The boy who wanted to teach had found his true vocation. In 1949 Strauss was elected to the first postwar Bundestag. At 33, he was the leader of Bavaria's delegation by virtue of his party post. "Anyone who wants a weapon in his hand," he said in one of his first speeches, "should have his hand cut off."

It was then Allied occupation policy not only to enforce total disarmament of a nation that had thrice in 70 years invaded its neighbors, but to re-educate Germans to hate militarism. The Com munist invasion of Korea changed all that. The danger that limited war could start in Europe, too, led U.S. Secretary of State Dean Acheson, in September 1950, to propose the rearmament of West Germans under NATO command. (The Communists had already organized their East Germans in paramilitary "police" units.)

In West Germany, Acheson's proposal met with sharp resistance. "Believe me," observed then-President Theodor Heuss, "at first it was not very easy to explain to the man in the street that it was his duty to do military service, after he had been told by propaganda that his previous military service had been bordering on criminal action." By this time, Franz Josef Strauss had observed that the man to get along with in German politics was Konrad Adenauer. When Adenauer, under Allied pressure, began talking up German rear mament, Strauss did too. It looked like a road to political power.

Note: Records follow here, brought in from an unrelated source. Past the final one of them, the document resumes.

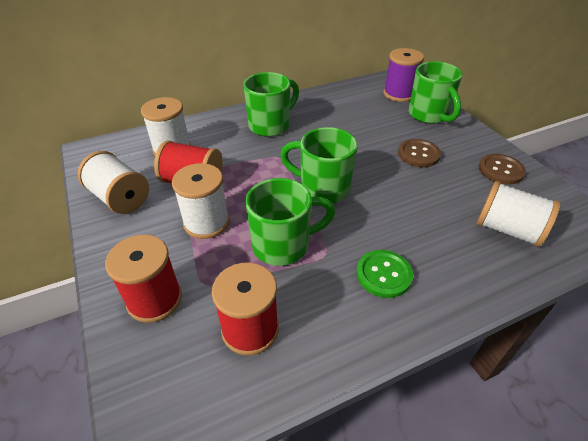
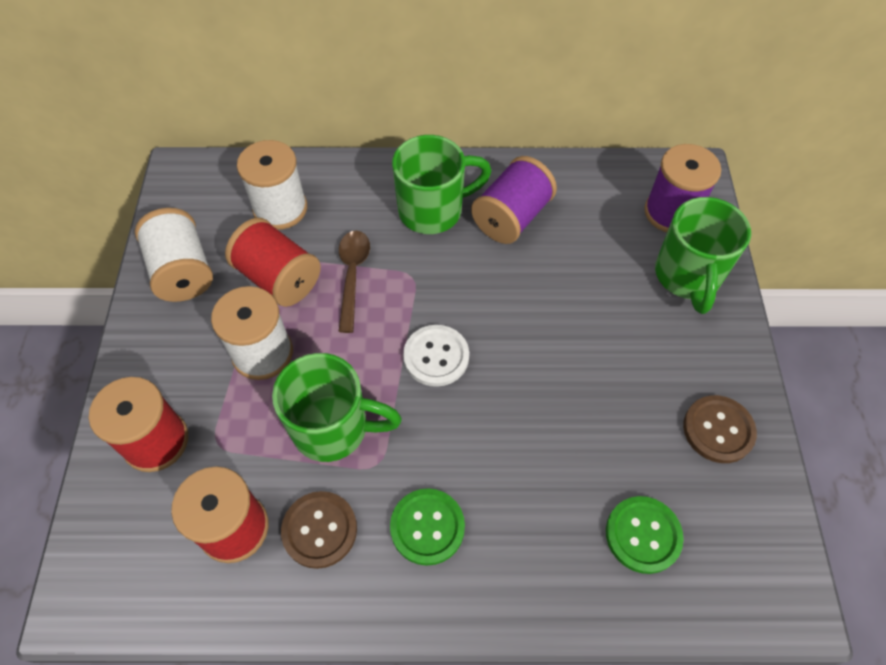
camera: 25 degrees right, 15 degrees up
(241, 166) = (352, 275): none -> brown spoon
(318, 117) = (511, 217): none -> purple spool
(322, 188) = (436, 356): green mug -> white button
(418, 154) = (613, 349): brown button -> brown button (319, 530)
(507, 230) = (643, 535): white spool -> green button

Crashing the Cabinet. In the face of heckling by table-banging Socialists, Adenauer once faltered. Strauss leaped to his feet, bellowed the opposition into silence as he argued that Russia was out to absorb Germany and that Germany's only hope lay with alliance with the West. "However much I like to see them talk to each other, I still would not like to see Dr. Adenauer and Dr. Schumacher [then Socialist leader] talk behind barbed wire in the Urals about what they should have done in the spring of 1952," he cried. Der Alte was so moved that he strode down to wring Strauss's hand. After Strauss delivered a big Bavarian majority in the 1953 elections, Adenauer offered him the Ministry for Family and Youth Affairs. "Me, a bachelor, in charge of family affairs?" countered Strauss, who was leading a pretty gay life in the wine-houses of Bonn. He settled for Minister Without Portfolio, a likelier steppingstone to the defense ministry.